Syndic autorisé en insolvabilité (SAI)

Licensed Insolvency Trustee (LIT) en anglais

Définition rapide

Le syndic autorisé en insolvabilité (SAI) est le seul professionnel au Canada détenant une licence fédérale pour déposer des propositions de consommateur et des faillites. Autorisé et supervisé par le Bureau du surintendant des faillites, il est à la fois votre conseiller et un officier de justice.

La seule porte vers l'allègement formel des dettes

Pour déposer une proposition de consommateur ou une faillite au Canada, un seul professionnel peut le faire : le syndic autorisé en insolvabilité. Les syndics sont autorisés par le Bureau du surintendant des faillites (BSF), le régulateur fédéral qui supervise tout le système d'insolvabilité, et aucun avocat, comptable, conseiller en crédit ou consultant en dettes ne peut déposer l'un ou l'autre processus à votre place.

Conseiller et arbitre à la fois

Un cadrage honnête : le syndic n'est pas purement « votre » professionnel comme le serait un avocat. En tant qu'officier de justice, il a des obligations envers vous et vos créanciers, et administre le processus équitablement pour toutes les parties. En pratique, ce double rôle joue davantage pour vous que contre vous : c'est précisément pourquoi les créanciers acceptent les chiffres qu'un syndic présente, et pourquoi le processus a force de loi.

Cela ne rend pas le conseil avare pour autant.
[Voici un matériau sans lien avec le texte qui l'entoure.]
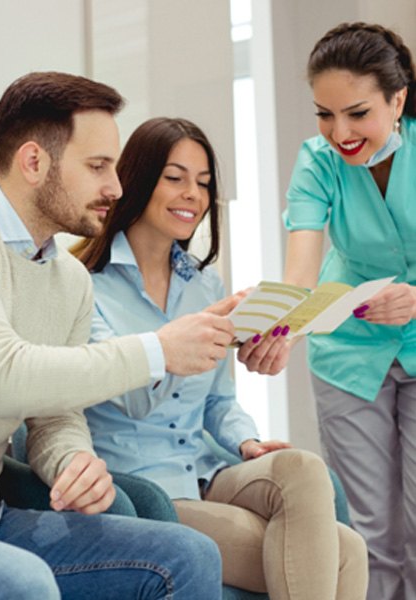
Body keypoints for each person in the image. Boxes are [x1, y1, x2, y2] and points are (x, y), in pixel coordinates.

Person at [0, 71, 233, 599]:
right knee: (22, 584)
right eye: (97, 167)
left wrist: (71, 459)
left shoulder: (68, 279)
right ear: (33, 162)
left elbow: (53, 414)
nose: (115, 188)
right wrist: (157, 350)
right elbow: (4, 377)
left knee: (186, 555)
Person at [72, 116, 368, 600]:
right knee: (345, 553)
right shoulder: (85, 284)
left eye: (204, 183)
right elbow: (131, 401)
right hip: (145, 488)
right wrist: (185, 338)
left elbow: (219, 402)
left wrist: (246, 441)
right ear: (138, 179)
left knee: (304, 469)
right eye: (175, 178)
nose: (193, 193)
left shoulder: (204, 284)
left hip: (208, 469)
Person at [282, 22, 416, 600]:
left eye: (357, 113)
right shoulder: (317, 161)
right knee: (371, 534)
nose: (339, 133)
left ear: (398, 99)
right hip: (347, 351)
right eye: (324, 114)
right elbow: (299, 276)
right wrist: (277, 331)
La première consultation est gratuite, et le syndic doit passer en revue toutes vos options, y compris celles hors insolvabilité : un budget refait, une négociation directe avec les créanciers ou un prêt de consolidation. Les dépôts d'insolvabilité sont les derniers choix du menu, pas les premiers.

Ce qu'un syndic coûte

Les honoraires des syndics sont fixés par un tarif gouvernemental et proviennent des paiements que vous versez déjà dans la proposition ou la faillite, pas en supplément. Dans une proposition de consommateur, le montant convenu est le montant que vous payez, point; la rémunération du syndic y est prélevée. Aucune avance, aucune facture distincte.
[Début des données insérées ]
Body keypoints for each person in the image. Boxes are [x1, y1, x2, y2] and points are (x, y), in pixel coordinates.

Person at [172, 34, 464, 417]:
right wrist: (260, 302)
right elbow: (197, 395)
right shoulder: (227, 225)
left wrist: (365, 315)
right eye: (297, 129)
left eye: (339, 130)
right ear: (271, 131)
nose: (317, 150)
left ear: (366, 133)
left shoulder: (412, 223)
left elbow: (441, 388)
La mise en garde : les « consultants en dettes » sans licence

Toute une industrie d'entreprises de règlement et de consultation en dettes fait une publicité agressive auprès des Canadiens en difficulté, promettant souvent d'effacer des dettes ou de réparer votre cote de crédit moyennant des frais. Voici l'essentiel à comprendre : elles ne peuvent rien déposer. Seul un syndic peut déposer la proposition ou la faillite qui procure une vraie protection légale, alors ces firmes facturent souvent des centaines ou des milliers de dollars d'avance, puis vous dirigent simplement vers un syndic, qui vous aurait reçu gratuitement.
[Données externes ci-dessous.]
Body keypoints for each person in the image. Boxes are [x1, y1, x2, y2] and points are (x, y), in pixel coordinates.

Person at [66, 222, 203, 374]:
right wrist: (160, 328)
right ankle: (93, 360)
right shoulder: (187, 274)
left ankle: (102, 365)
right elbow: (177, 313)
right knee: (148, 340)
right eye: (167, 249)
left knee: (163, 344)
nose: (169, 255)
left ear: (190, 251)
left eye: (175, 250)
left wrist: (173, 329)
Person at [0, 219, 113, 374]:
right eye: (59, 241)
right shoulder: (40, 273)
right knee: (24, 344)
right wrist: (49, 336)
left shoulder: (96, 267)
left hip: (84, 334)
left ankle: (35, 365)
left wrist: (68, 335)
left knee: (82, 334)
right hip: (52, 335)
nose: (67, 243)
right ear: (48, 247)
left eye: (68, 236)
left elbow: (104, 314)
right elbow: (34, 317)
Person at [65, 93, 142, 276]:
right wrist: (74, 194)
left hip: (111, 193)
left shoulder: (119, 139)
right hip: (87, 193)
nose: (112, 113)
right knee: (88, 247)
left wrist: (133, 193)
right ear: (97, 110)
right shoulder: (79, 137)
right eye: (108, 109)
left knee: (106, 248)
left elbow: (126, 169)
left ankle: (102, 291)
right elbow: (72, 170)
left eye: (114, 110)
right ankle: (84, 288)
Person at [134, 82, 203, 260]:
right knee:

Si votre situation pointe vers une proposition ou une faillite, allez directement voir un syndic. Tout ce qu'un intermédiaire payant offre, le syndic le fournit déjà, sans les frais supplémentaires et avec un régulateur derrière lui.

Comment en trouver un

Le BSF tient un registre public en ligne de tous les syndics actifs au Canada, consultable par nom et par région : vous pouvez vérifier une licence en quelques secondes avant toute rencontre. La plupart des syndics offrent des consultations par téléphone ou vidéo, et en rencontrer deux ou trois avant de choisir est tout à fait normal.

Au Canada

Le syndic est une institution typiquement canadienne : un seul professionnel sous licence fédérale qui vous conseille, dépose le processus et l'administre, le tout sous un régulateur national unique. Aux États-Unis, il n'existe pas d'équivalent : une faillite personnelle passe par les tribunaux, habituellement avec un avocat payant d'un côté et un fiduciaire nommé par le tribunal de l'autre. Au Québec, le titre officiel est « syndic autorisé en insolvabilité » (SAI), la même licence fédérale sous son nom français.

Exemple concret

Dana doit 38 000 $ et répond à une publicité promettant de « réduire vos dettes de 70 % sans faillite ». L'entreprise exige 1 800 $ d'avance pour un programme d'allègement, puis, quelques semaines plus tard, la dirige quand même vers un syndic pour déposer une proposition de consommateur. Sa sœur, dans une situation semblable, prend rendez-vous directement avec un syndic trouvé dans le registre du BSF : la consultation est gratuite, la revue des options couvre la consolidation et la proposition, et au dépôt, les honoraires du syndic proviennent de ses paiements de proposition. Même destination; Dana a payé 1 800 $ pour le détour.